KATADATA ? Pemerintah meminta Bank Indonesia (BI) menjaga laju inflasi komponen inti. Pada Agustus, Badan Pusat Statistik (BPS) mencatat laju inflasi inti tercatat sebesar 0,52 persen, naik dari bulan sebelumnya sebesar 0,34 persen.
Menteri Keuangan (Menkeu) Bambang Brodjonegoro mengatakan, pemerintah sudah berhasil menjaga laju inflasi umum. Ini terlihat dari laju inflasi Agustus yang sebesar 0,39 persen, lebih rendah dibandingkan pada Juli sebesar 0,93 persen.
Salah satu komponen yang mempengaruhi inflasi inti adalah nilai tukar. Menurut Menkeu, BI mesti menjaga nilai tukar rupiah supaya tidak bergejolak serta tingkat suku bunga acuan (BI Rate).

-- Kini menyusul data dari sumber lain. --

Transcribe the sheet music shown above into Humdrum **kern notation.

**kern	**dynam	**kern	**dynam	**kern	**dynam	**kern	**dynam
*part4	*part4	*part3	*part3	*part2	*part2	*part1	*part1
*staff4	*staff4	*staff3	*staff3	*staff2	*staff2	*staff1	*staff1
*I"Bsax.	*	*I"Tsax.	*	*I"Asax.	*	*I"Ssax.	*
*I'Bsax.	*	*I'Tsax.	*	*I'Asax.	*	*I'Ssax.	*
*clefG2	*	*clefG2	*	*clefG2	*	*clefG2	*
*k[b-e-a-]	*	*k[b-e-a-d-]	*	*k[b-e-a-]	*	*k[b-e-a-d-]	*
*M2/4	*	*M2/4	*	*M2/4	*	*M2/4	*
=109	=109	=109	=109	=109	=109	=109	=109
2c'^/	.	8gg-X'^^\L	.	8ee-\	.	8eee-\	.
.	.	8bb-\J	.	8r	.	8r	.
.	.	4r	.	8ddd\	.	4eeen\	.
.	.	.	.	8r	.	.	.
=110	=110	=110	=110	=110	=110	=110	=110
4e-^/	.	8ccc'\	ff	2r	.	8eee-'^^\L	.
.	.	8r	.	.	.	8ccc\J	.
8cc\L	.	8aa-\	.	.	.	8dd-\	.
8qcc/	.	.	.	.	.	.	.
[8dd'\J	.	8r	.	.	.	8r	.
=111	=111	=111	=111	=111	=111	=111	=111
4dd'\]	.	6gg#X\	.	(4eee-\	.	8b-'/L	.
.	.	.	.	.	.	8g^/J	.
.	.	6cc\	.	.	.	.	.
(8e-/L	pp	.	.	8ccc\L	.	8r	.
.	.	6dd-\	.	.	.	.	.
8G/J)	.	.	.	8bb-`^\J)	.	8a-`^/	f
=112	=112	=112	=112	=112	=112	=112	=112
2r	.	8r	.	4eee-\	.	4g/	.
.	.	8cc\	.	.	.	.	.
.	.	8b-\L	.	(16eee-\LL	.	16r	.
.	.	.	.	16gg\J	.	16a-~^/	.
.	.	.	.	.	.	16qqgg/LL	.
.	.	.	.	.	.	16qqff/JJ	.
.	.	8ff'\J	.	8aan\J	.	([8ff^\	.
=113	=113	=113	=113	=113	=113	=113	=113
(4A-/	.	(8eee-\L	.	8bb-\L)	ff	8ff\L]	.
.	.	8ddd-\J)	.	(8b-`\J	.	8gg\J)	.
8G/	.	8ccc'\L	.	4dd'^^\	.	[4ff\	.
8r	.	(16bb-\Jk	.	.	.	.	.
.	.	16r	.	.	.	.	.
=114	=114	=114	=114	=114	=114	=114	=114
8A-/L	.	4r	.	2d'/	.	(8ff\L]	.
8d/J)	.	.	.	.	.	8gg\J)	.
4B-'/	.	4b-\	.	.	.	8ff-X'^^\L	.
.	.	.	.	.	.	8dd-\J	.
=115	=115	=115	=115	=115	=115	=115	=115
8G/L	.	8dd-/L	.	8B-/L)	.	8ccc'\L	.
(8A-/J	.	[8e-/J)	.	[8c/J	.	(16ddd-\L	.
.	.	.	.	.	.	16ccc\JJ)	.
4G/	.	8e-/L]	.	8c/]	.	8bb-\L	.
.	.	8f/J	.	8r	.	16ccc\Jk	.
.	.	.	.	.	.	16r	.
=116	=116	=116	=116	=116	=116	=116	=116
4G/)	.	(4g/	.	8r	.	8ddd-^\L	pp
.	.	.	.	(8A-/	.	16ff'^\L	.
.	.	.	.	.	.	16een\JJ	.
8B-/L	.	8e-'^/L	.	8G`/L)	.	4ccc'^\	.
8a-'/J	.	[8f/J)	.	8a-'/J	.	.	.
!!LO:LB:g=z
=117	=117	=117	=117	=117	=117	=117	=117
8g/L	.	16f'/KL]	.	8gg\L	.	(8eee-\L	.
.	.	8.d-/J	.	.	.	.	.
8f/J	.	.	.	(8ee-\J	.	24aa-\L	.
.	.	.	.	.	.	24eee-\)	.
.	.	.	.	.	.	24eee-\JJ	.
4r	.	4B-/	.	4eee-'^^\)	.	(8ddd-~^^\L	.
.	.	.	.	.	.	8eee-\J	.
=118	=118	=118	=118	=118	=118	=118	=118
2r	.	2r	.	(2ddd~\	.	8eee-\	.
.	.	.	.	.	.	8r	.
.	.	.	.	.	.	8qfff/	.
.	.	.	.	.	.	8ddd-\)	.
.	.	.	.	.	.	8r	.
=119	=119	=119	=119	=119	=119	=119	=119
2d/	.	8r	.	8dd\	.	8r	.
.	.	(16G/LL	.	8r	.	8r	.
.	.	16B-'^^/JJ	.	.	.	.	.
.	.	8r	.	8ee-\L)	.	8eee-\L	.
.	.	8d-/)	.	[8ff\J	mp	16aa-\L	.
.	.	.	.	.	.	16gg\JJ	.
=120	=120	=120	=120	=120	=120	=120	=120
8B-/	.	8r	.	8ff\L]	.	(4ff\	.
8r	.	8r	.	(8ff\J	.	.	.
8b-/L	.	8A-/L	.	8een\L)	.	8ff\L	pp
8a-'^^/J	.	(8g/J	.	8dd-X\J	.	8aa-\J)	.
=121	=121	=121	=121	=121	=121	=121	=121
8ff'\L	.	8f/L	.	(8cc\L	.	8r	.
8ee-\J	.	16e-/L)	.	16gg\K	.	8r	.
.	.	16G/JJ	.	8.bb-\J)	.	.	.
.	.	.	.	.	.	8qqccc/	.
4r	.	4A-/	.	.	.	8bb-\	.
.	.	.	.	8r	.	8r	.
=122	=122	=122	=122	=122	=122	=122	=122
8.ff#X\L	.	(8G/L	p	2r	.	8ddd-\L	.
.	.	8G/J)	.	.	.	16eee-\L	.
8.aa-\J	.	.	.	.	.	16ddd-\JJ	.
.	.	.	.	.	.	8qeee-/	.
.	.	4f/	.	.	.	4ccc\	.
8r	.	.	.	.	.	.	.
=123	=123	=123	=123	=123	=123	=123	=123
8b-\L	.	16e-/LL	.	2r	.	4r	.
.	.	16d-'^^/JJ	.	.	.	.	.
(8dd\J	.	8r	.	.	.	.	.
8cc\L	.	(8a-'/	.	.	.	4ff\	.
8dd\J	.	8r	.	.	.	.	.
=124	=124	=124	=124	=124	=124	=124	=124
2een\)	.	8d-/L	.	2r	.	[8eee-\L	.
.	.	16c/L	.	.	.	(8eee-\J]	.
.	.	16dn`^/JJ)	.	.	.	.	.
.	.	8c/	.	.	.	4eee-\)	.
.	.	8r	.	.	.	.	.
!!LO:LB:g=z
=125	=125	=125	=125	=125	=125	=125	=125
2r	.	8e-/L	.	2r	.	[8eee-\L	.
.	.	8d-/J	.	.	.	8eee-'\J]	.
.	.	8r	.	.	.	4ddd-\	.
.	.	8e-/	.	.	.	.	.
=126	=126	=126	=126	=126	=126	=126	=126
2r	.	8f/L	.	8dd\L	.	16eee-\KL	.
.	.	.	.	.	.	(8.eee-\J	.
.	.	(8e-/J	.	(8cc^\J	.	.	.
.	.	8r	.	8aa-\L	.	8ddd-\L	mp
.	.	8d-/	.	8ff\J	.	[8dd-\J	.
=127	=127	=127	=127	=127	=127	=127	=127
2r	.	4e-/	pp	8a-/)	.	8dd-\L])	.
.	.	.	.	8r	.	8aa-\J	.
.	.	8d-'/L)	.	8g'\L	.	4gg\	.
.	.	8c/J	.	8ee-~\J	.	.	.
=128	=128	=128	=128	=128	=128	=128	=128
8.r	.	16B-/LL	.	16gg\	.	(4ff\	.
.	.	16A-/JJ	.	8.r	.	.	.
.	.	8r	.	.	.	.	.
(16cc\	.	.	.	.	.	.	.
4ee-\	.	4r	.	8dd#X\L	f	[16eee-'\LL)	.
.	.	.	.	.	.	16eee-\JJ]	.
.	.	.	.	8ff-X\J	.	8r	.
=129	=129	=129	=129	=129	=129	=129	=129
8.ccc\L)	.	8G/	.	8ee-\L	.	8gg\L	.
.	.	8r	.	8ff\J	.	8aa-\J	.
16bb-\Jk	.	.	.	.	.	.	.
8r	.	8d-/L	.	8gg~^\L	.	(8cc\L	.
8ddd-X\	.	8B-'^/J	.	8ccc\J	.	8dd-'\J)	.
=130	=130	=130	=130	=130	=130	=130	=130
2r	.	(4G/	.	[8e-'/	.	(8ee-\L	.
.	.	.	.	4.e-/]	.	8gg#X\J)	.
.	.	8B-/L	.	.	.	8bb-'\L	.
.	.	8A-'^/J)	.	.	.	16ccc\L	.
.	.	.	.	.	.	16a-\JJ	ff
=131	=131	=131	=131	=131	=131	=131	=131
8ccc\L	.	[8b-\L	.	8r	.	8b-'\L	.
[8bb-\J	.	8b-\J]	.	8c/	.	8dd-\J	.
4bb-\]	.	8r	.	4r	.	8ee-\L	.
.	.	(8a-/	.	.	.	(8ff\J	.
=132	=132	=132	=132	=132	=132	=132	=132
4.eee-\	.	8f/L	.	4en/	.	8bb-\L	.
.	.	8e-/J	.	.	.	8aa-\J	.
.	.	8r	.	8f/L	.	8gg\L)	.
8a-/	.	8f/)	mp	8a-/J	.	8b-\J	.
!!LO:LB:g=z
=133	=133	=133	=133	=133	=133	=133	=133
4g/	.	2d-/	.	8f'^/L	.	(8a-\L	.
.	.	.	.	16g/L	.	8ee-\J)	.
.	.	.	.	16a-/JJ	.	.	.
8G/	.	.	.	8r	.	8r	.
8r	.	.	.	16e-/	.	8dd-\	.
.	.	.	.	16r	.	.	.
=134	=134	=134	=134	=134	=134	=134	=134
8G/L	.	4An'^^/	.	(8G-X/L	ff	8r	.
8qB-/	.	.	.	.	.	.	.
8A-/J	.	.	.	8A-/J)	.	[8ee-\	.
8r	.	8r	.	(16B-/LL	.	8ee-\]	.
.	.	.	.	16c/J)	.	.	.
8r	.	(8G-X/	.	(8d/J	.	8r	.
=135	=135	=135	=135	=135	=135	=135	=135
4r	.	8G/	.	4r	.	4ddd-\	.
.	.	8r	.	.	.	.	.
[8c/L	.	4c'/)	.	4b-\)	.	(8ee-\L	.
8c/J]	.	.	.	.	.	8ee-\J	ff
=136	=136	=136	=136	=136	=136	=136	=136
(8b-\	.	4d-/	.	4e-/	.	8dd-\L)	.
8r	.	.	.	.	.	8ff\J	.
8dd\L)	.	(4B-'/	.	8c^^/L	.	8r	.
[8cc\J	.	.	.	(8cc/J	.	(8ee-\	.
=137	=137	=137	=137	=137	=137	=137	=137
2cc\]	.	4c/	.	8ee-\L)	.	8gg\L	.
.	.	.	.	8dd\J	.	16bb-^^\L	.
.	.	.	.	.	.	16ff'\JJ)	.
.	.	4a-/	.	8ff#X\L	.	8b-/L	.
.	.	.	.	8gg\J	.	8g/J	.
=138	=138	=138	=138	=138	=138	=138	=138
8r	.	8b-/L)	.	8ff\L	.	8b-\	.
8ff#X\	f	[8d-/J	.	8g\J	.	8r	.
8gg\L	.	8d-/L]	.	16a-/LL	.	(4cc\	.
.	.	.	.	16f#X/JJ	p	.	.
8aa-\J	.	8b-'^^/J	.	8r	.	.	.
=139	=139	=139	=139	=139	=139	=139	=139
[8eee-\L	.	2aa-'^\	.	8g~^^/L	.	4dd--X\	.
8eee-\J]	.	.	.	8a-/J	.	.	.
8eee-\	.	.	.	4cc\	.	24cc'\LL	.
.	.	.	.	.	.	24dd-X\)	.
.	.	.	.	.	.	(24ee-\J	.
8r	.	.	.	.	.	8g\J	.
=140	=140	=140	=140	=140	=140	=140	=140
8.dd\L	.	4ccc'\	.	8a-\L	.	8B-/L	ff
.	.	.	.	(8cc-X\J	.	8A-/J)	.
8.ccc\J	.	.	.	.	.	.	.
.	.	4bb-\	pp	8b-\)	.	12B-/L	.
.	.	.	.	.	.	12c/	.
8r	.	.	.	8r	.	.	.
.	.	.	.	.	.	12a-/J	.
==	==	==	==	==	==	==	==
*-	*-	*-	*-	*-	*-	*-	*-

?Tugas BI agar core inflation ini manageable. Karena kalau tidak ada faktor lain, berarti inflasi tinggi pasti karena core inflation yang juga tinggi,? kata Bambang di Gedung DPR, Jakarta, Selasa (1/9).
Inflasi inti adalah komponen inflasi yang cenderung menetap atau persisten di dalam pergerakan inflasi dan dipengaruhi oleh faktor fundamental, antara lain interaksi permintaan-penawaran. Kemudian faktor eksternal seperti, nilai tukar, harga komoditas internasional, serta inflasi mitra dagang. Selain itu dipengaruhi pula oleh Inflasi dari pedagang dan konsumen.
Sementara inflasi non-inti terdiri dari inflasi komponen bergejolak, terutama yang dipengaruhi oleh kejutan harga bahan makanan. Kemudian inflasi komponen harga yang diatur pemerintah, seperti harga bahan bakar minyak (BBM) bersubsidi, tarif listrik, tarif angkutan. Kedua komponen inflasi ini merupakan tanggung jawab pemerintah.
Berdasarkan data BPS, inflasi yang disebabkan komponen barang bergejolak serta harga yang diatur pemerintah pada Agustus lalu masing-masing mengalami penurunan. Inflasi barang bergejolak tercatat sebesar 0,95 persen, turun dari 2,39 persen pada Juli. Sedangkan inflasi yang berasal dari komponen yang diatur pemerintah malah mengalami deflasi sebesar 0,45 persen.
Pemerintah, lanjut Bambang, cukup berhasil mengendalikan harga pangan terutama setelah lebaran. ?Tingkat bunga dan nikai tukar itu yang harus dijaga oleh BI,? kata Bambang.
Daniel Wilson, ekonom untuk kawasan ASEAN dan pasifik dari ANZ Research, menilai inflasi Agustus secara umum dalam kondisi stabil. Inflasi terjadi berasal dari komponen inti, terutama yang berasal dari biaya kesehatan dan pendidikan. Sementara dari sisi harga makanan dan transportasi sudah menunjukkan penurunan.
Dia menilai ada potensi kenaikan inflasi pada September yang disebabkan pelemahan nilai tukar rupiah dan dampak cuaca panas el-nino. Namun, jika pemerintah menurunkan harga bahan bakar minyak (BBM) seiring dengan penurunan harga minyak internasional, inflasi kemungkinan bisa berkurang.
Deputi Bidang Statistik Distribusi dan Jasa BPS Sasmito Hadi Wibowo mengatakan, dampak el-nino memang diprediksi akan terasa hingga Oktober. Kondisi ini akan berpengaruh pada harga beras pada September. Meski begitu, melihat pola yang terjadi dari tahun-tahun sebelumnya dia meyakini inflasi September tak akan jauh berbeda dengan Agustus.
?Itu (kenaikan harga gabah) sebagian besar di Agustus, tapi sebagian lagi dijual di September juga. Jadi mungkin beras mesti diwaspadai,? kata Sasmito.
Dia juga menambahkan, cadangan beras Bulog sebanyak 2 juta ton saat ini memang dinilai cukup. Namun, tetap ada kemungkinan pemerintah mengimpor beras bila harga gabah dijual murah, karena permintaan beras pasti akan meningkat di tengah produksi yang menurun.
?Kalau ada panen, mungkin, saya kira masih sedikit ada (kenaikan harga). Tapi saya kira tidak setinggi bulan Agustus. Kemudian, mungkin penggunaan stok dari beras sudah cukup,? ujar dia.